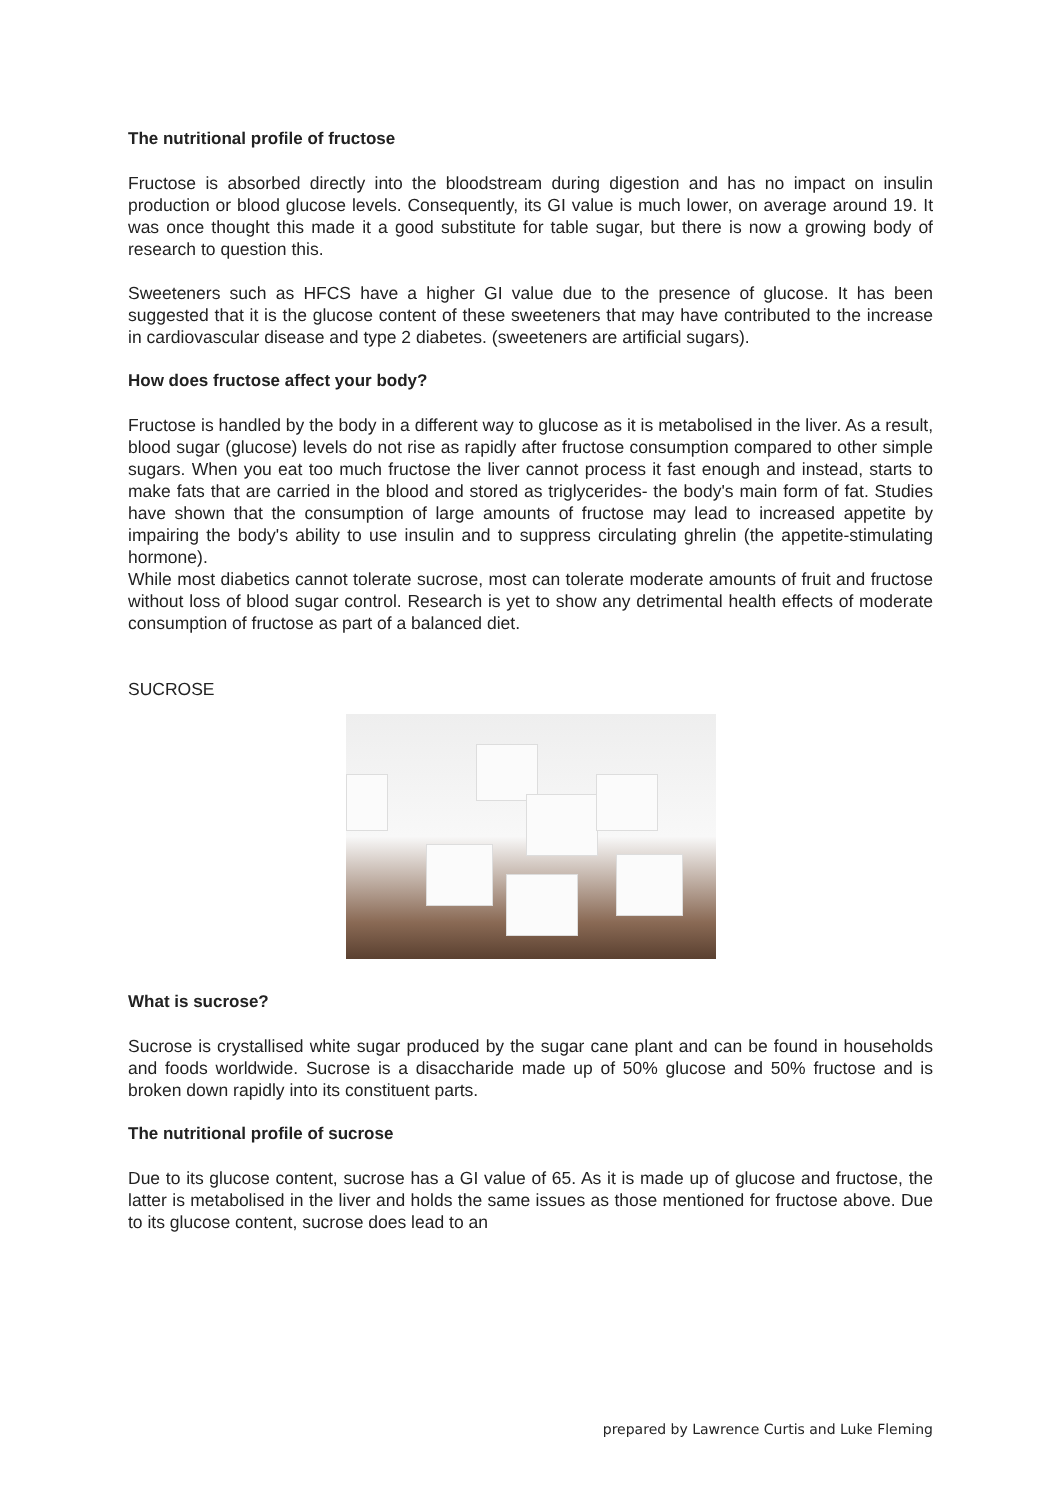The nutritional profile of fructose
Fructose is absorbed directly into the bloodstream during digestion and has no impact on insulin production or blood glucose levels. Consequently, its GI value is much lower, on average around 19. It was once thought this made it a good substitute for table sugar, but there is now a growing body of research to question this.
Sweeteners such as HFCS have a higher GI value due to the presence of glucose. It has been suggested that it is the glucose content of these sweeteners that may have contributed to the increase in cardiovascular disease and type 2 diabetes. (sweeteners are artificial sugars).
How does fructose affect your body?
Fructose is handled by the body in a different way to glucose as it is metabolised in the liver. As a result, blood sugar (glucose) levels do not rise as rapidly after fructose consumption compared to other simple sugars. When you eat too much fructose the liver cannot process it fast enough and instead, starts to make fats that are carried in the blood and stored as triglycerides- the body's main form of fat. Studies have shown that the consumption of large amounts of fructose may lead to increased appetite by impairing the body's ability to use insulin and to suppress circulating ghrelin (the appetite-stimulating hormone).
While most diabetics cannot tolerate sucrose, most can tolerate moderate amounts of fruit and fructose without loss of blood sugar control. Research is yet to show any detrimental health effects of moderate consumption of fructose as part of a balanced diet.
SUCROSE
What is sucrose?
Sucrose is crystallised white sugar produced by the sugar cane plant and can be found in households and foods worldwide. Sucrose is a disaccharide made up of 50% glucose and 50% fructose and is broken down rapidly into its constituent parts.
The nutritional profile of sucrose
Due to its glucose content, sucrose has a GI value of 65. As it is made up of glucose and fructose, the latter is metabolised in the liver and holds the same issues as those mentioned for fructose above. Due to its glucose content, sucrose does lead to an
prepared by Lawrence Curtis and Luke Fleming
_ _ _ _ _
Required work>
All of the listing above has to be reproduced exactly, though without its images.

Output for this task>
The nutritional profile of fructose
Fructose is absorbed directly into the bloodstream during digestion and has no impact on insulin production or blood glucose levels. Consequently, its GI value is much lower, on average around 19. It was once thought this made it a good substitute for table sugar, but there is now a growing body of research to question this.
Sweeteners such as HFCS have a higher GI value due to the presence of glucose. It has been suggested that it is the glucose content of these sweeteners that may have contributed to the increase in cardiovascular disease and type 2 diabetes. (sweeteners are artificial sugars).
How does fructose affect your body?
Fructose is handled by the body in a different way to glucose as it is metabolised in the liver. As a result, blood sugar (glucose) levels do not rise as rapidly after fructose consumption compared to other simple sugars. When you eat too much fructose the liver cannot process it fast enough and instead, starts to make fats that are carried in the blood and stored as triglycerides- the body's main form of fat. Studies have shown that the consumption of large amounts of fructose may lead to increased appetite by impairing the body's ability to use insulin and to suppress circulating ghrelin (the appetite-stimulating hormone).
While most diabetics cannot tolerate sucrose, most can tolerate moderate amounts of fruit and fructose without loss of blood sugar control. Research is yet to show any detrimental health effects of moderate consumption of fructose as part of a balanced diet.
SUCROSE
What is sucrose?
Sucrose is crystallised white sugar produced by the sugar cane plant and can be found in households and foods worldwide. Sucrose is a disaccharide made up of 50% glucose and 50% fructose and is broken down rapidly into its constituent parts.
The nutritional profile of sucrose
Due to its glucose content, sucrose has a GI value of 65. As it is made up of glucose and fructose, the latter is metabolised in the liver and holds the same issues as those mentioned for fructose above. Due to its glucose content, sucrose does lead to an
prepared by Lawrence Curtis and Luke Fleming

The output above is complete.